▸ **PROBLEM TO WORK ON**
Repeat each record exactly as written, and drop any images.

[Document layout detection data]

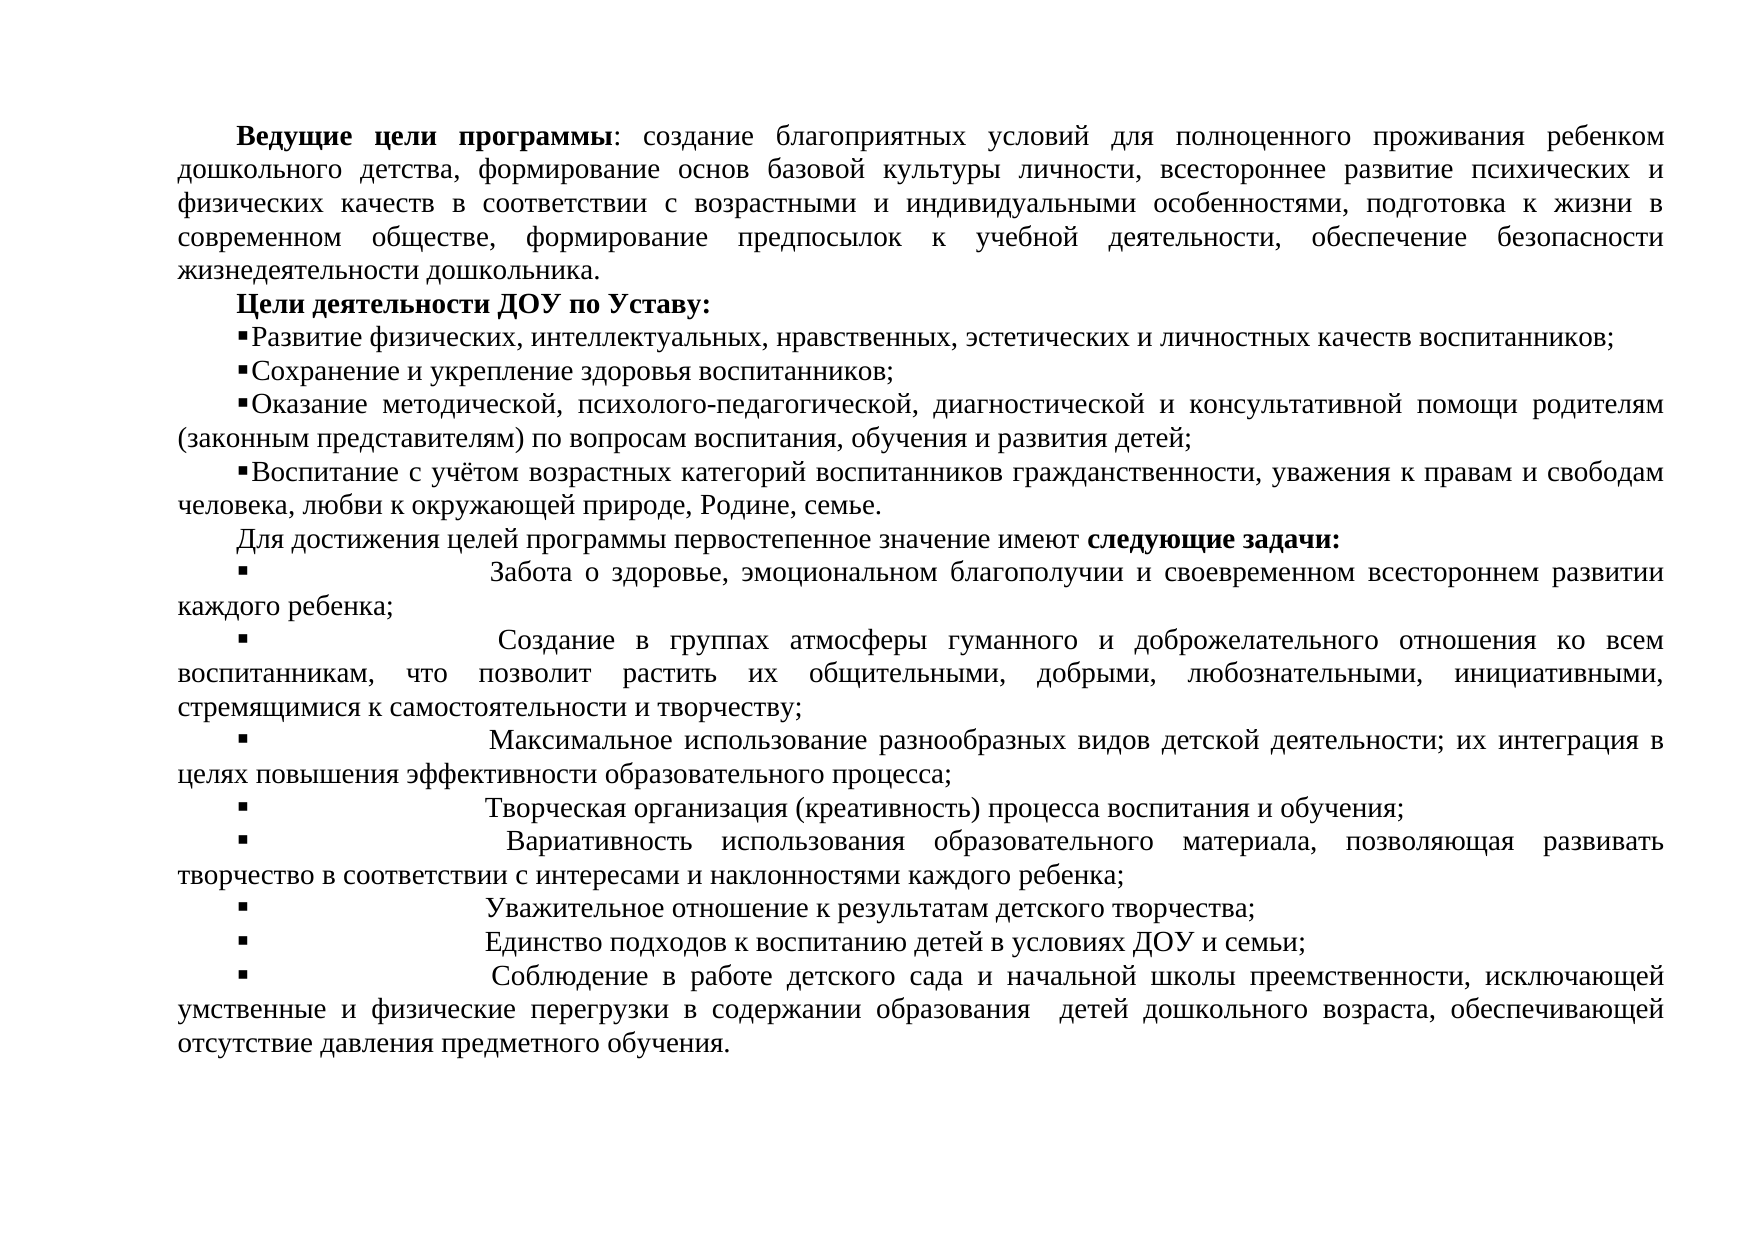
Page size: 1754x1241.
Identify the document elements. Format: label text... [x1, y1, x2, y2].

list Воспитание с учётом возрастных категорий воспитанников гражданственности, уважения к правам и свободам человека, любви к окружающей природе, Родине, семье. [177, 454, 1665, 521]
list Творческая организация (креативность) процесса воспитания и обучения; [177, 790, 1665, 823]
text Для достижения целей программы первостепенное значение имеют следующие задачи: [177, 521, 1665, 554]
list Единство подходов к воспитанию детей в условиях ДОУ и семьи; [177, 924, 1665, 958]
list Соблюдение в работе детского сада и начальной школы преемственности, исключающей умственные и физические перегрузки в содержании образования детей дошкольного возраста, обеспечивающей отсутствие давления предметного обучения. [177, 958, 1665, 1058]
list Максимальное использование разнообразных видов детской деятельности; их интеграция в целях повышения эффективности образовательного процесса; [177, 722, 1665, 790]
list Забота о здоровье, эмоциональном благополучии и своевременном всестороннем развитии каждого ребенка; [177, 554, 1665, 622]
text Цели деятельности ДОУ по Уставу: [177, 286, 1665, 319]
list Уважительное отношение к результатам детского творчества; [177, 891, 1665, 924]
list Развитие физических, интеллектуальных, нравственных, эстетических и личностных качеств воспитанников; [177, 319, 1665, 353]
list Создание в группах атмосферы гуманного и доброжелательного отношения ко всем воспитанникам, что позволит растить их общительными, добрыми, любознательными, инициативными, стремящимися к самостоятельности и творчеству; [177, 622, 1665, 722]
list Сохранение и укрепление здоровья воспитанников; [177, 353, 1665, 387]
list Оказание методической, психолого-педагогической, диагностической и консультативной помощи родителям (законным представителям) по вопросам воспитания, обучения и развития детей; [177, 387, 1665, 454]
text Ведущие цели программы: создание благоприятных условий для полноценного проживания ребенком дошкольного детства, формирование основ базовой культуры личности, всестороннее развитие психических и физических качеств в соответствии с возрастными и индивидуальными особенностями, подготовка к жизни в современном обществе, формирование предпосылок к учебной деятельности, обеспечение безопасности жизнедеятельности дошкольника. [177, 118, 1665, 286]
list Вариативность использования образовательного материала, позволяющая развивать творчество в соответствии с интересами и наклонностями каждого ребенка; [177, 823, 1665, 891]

▸ **REPLY TO THE TASK**
Page size: 1754x1241.
Identify the document elements. Format: label text... [x1, y1, x2, y2].

list Воспитание с учётом возрастных категорий воспитанников гражданственности, уважения к правам и свободам человека, любви к окружающей природе, Родине, семье. [177, 454, 1665, 521]
list Творческая организация (креативность) процесса воспитания и обучения; [177, 790, 1665, 823]
text Для достижения целей программы первостепенное значение имеют следующие задачи: [177, 521, 1665, 554]
list Единство подходов к воспитанию детей в условиях ДОУ и семьи; [177, 924, 1665, 958]
list Соблюдение в работе детского сада и начальной школы преемственности, исключающей умственные и физические перегрузки в содержании образования детей дошкольного возраста, обеспечивающей отсутствие давления предметного обучения. [177, 958, 1665, 1058]
list Максимальное использование разнообразных видов детской деятельности; их интеграция в целях повышения эффективности образовательного процесса; [177, 722, 1665, 790]
list Забота о здоровье, эмоциональном благополучии и своевременном всестороннем развитии каждого ребенка; [177, 554, 1665, 622]
text Цели деятельности ДОУ по Уставу: [177, 286, 1665, 319]
list Уважительное отношение к результатам детского творчества; [177, 891, 1665, 924]
list Развитие физических, интеллектуальных, нравственных, эстетических и личностных качеств воспитанников; [177, 319, 1665, 353]
list Создание в группах атмосферы гуманного и доброжелательного отношения ко всем воспитанникам, что позволит растить их общительными, добрыми, любознательными, инициативными, стремящимися к самостоятельности и творчеству; [177, 622, 1665, 722]
list Сохранение и укрепление здоровья воспитанников; [177, 353, 1665, 387]
list Оказание методической, психолого-педагогической, диагностической и консультативной помощи родителям (законным представителям) по вопросам воспитания, обучения и развития детей; [177, 387, 1665, 454]
text Ведущие цели программы: создание благоприятных условий для полноценного проживания ребенком дошкольного детства, формирование основ базовой культуры личности, всестороннее развитие психических и физических качеств в соответствии с возрастными и индивидуальными особенностями, подготовка к жизни в современном обществе, формирование предпосылок к учебной деятельности, обеспечение безопасности жизнедеятельности дошкольника. [177, 118, 1665, 286]
list Вариативность использования образовательного материала, позволяющая развивать творчество в соответствии с интересами и наклонностями каждого ребенка; [177, 823, 1665, 891]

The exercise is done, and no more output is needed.